Erst in dieser Woche verkündete er, er wolle lieber Krebs haben als die „Plörre von Biontec“, und schrieb dabei den Namen des Unternehmens prompt falsch. Jetzt soll der in der Coronapandemie mit Verzerrungen, Desinformation und Lügen aufgefallene Ruhestands-Professor Stefan Homburg beim Wirtschaftsrat der CDU sprechen.

Eingeladen hat ihn der Landesverband in Rheinland-Pfalz. Ausgerechnet in dem Bundesland also, wo Biontech seinen Sitz hat und die Forschungsleistungen und wo die Steuerzahlungen des erfolgreichen Unternehmens das Land erstmals zu einem Nettozahler im Länderfinanzausgleich gemacht haben. Trotz Kritik hält die Lobbygruppe aus der Wirtschaft an diesem Termin fest. Der Inhalt soll aber anders sein als angegeben, heißt es.

Stefan Homburg war einstmals gefragter Experte, ein Volkswirt mit Bilderbuchkarriere. Bereits mit 29 Jahren trat er an der für Ökonomie renommierten Universität Bonn seine erste Professur an, er ist Autor eines Standardwerks und saß in den 2000er-Jahren zeitweise an aufeinanderfolgenden Tagen als Gast in Talkshows von Johannes B. Kerner und Maybrit Illner. Homburg war zudem von 2004 bis 2007 Mitglied des Rates für nachhaltige Entwicklung der Bundesregierung unter Gerhard Schröder und Angela Merkel und gehörte der Kommission von Bundestag und Bundesrat zur Modernisierung der bundesstaatlichen Ordnung an.

Lockdown-Zweifel machten Homburg zu Galionsfigur

Schon in jener Zeit fiel er aber auch mit einer eigenwilligen Interpretation von Fakten auf: Als er mit einem vermeintlich krassen Beispiel Probleme beim Planverfahren zum Hochschulbau belegen wollte, zerlegte ihn anschließend die damalige Bundesbildungsministerin Edelgard Bulmahn (SPD). Grundlagen seiner Darstellung stimmten nicht, sie seien „nicht nachvollziehbar“.

Längere Zeit wurde es dann stiller um Homburg. Zu Beginn der Corona-Pandemie im Jahr 2020 bekam er unter anderem in der „Welt“ ein großes Forum, als er vermeintlich belegte, dass es wegen zurückgehender Infektionszahlen keinen Grund mehr für einen Lockdown gebe. Homburg wurde damit zum Hoffnungsträger derjenigen, die die Maßnahmen ablehnten.

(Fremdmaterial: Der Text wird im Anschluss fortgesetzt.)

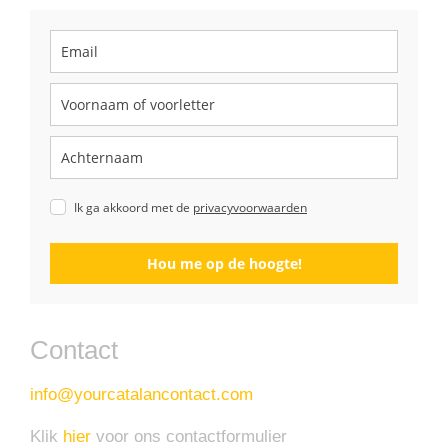
Ik ga akkoord met de
privacyvoorwaarden
Hou me op de hoogte!
Contact
info@yourcatalancontact.com
Klik
hier
voor ons contactformulier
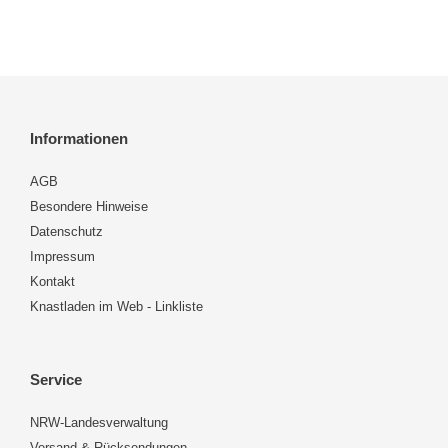
Informationen
AGB
Besondere Hinweise
Datenschutz
Impressum
Kontakt
Knastladen im Web - Linkliste
Service
NRW-Landesverwaltung
Versand & Rücksendungen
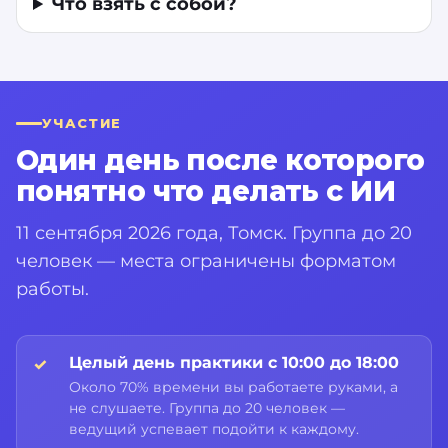
Что взять с собой?
УЧАСТИЕ
Один день после которого
понятно что делать с ИИ
11 сентября 2026 года, Томск. Группа до 20
человек — места ограничены форматом
работы.
Целый день практики с 10:00 до 18:00
Около 70% времени вы работаете руками, а
не слушаете. Группа до 20 человек —
ведущий успевает подойти к каждому.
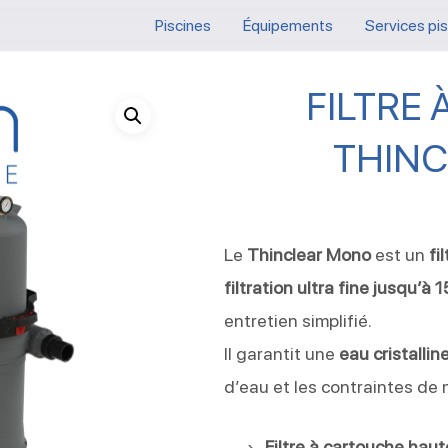
Piscines
Équipements
Services pi
FILTRE
THIN
Le
Thinclear Mono
est un
fi
filtration ultra fine jusqu’à 
entretien simplifié.
Il garantit une
eau cristallin
d’eau et les contraintes de
Filtre à cartouche hau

Er lieferte ihnen Belege mit wissenschaftlichem Anstrich, gewann so auch 140.000 Follower auf X, von denen ihn bis heute viele energisch gegen jede Kritik verteidigen.

Schon im Mai 2020 distanzierte sich die Spitze der Universität Hannover von Homburg, wo er Direktor des Instituts für Öffentliche Finanzen war: Senat, Präsidium und Hochschulrat warfen ihm in einer gemeinsamen Stellungnahme „eine unerträgliche Verharmlosung der Geschehnisse im Jahr 1933“ vor, weil er entsprechende Parallelen zu den Corona-Maßnahmen gezogen hatte. Darüber sagt Homburg heute verächtlich, was „ein paar Funktionäre“ gesagt hätten, die „auf den Pandemieschwindel hereingefallen sind“, interessiere nur „Impfnarzissen“ (sic!). Seriöse Medien gaben Homburg kein Forum mehr.

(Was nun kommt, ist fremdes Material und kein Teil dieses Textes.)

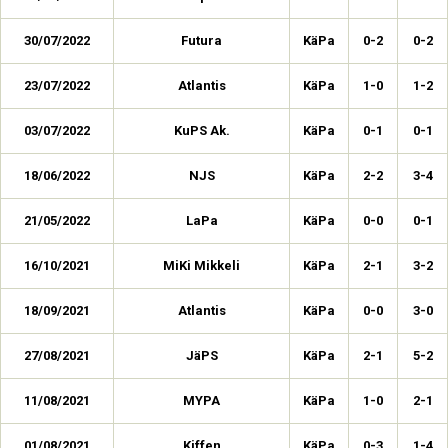
30/07/2022
Futura
KäPa
0-2
0-2
23/07/2022
Atlantis
KäPa
1-0
1-2
03/07/2022
KuPS Ak.
KäPa
0-1
0-1
18/06/2022
NJS
KäPa
2-2
3-4
21/05/2022
LaPa
KäPa
0-0
0-1
16/10/2021
MiKi Mikkeli
KäPa
2-1
3-2
18/09/2021
Atlantis
KäPa
0-0
3-0
27/08/2021
JäPS
KäPa
2-1
5-2
11/08/2021
MYPA
KäPa
1-0
2-1
01/08/2021
Kiffen
KäPa
0-3
1-4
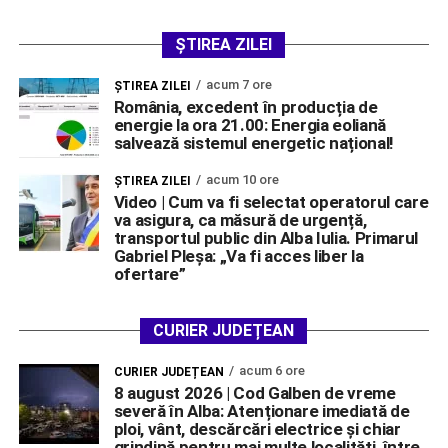
ȘTIREA ZILEI
acum 7 ore
ŞTIREA ZILEI
România, excedent în producția de
energie la ora 21.00: Energia eoliană
salvează sistemul energetic național!
acum 10 ore
ŞTIREA ZILEI
Video | Cum va fi selectat operatorul care
va asigura, ca măsură de urgență,
transportul public din Alba Iulia. Primarul
Gabriel Pleșa: „Va fi acces liber la
ofertare”
CURIER JUDEȚEAN
acum 6 ore
CURIER JUDEȚEAN
8 august 2026 | Cod Galben de vreme
severă în Alba: Atenționare imediată de
ploi, vânt, descărcări electrice și chiar
grindină pentru mai multe localități, între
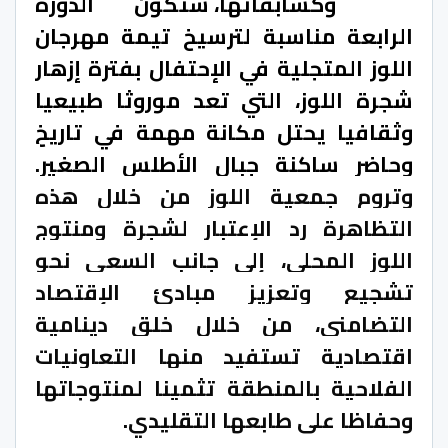
وكسابقاتها، ستكون الدورة
الرابعة مناسبة لترسيخ تيمة مهرجان
اللوز المتجلية في الإحتفال بفترة إزهار
شجرة اللوز، التي تعد موروثا طبيعيا
وثقافيا يحتل مكانة مهمة في تاريخ
وحاضر ساكنة جبال الأطلس الصغير
.
وتروم جمعية اللوز من خلال هذه
التظاهرة رد الإعتبار لشجرة ومنتوج
اللوز المحلي، إلى جانب السعي نحو
تشجيع وتعزيز مبادئ الإقتصاد
التضامني، من خلال خلق دينامية
اقتصادية تستفيد منها التعاونيات
الفلاحية بالمنطقة تثمينا لمنتوجاتها
وحفاظا على طابعها التقليدي.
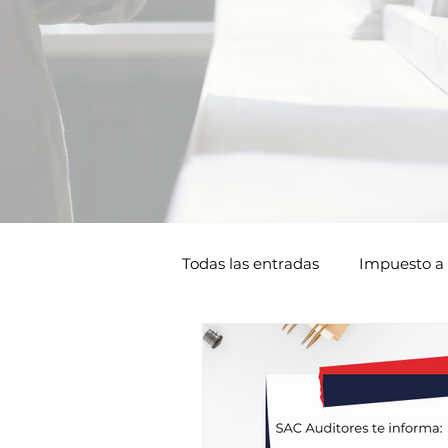
Todas las entradas
Impuesto a 
Tributario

Umso größer ist Verwunderung, weil seit am Mittwoch der Termin des Wirtschaftsrats im Netz Kreise zieht. Im Kurznachrichtendienst X warf Ruprecht Polenz, früher CDU-Generalsekretär, ironisch ein, demnächst gebe es dann in dieser Reihe beim Wirtschaftsrat der CDU auch Veranstaltungen wie „Chemtrails und ihre Auswirkungen auf unsere Gesundheit“. Aufhänger für den lustigen Spruch war der Gastredner, der den Wirtschaftsrat demnach am 23. April besuchen soll: Stefan Homburg.

Krebspatienten empört über Homburg-Äußerung

Beim Wirtschaftsrat handelt es sich um eine Lobbyorganisation für Unternehmen, die mit Duldung der Partei den Zusatz „der CDU“ im Namen führt. Dem Wirtschaftsrat geht es vor allem darum, Wirtschaftsinteressen in die CDU zu tragen – die CDU wiederum profitiert umgekehrt vom Wirtschaftsrat, weil sich in ihm zahlungskräftige Unterstützer und Spender organisieren.

Zwar hat der Verein nicht den Status einer Vereinigung oder Sonderorganisation innerhalb der Union. Auf X schrieben Nutzer dennoch hochrangige CDU-Politiker und sogar Parteichef Friedrich Merz an, wieso Homburg eine Bühne gegeben werde.

Und Homburg goss am Donnerstag Öl ins Feuer: Er schrieb nicht nur, er wolle lieber Krebs als die Impfung von Biontech gegen Krebs – die zur Behandlung von an Krebs erkrankten Patienten nach einer Analyse des jeweiligen Tumors gedacht ist. Er löste so auch empörte Reaktionen von Menschen aus, die an Krebs erkrankt sind oder Angehörige durch Krebs verloren haben.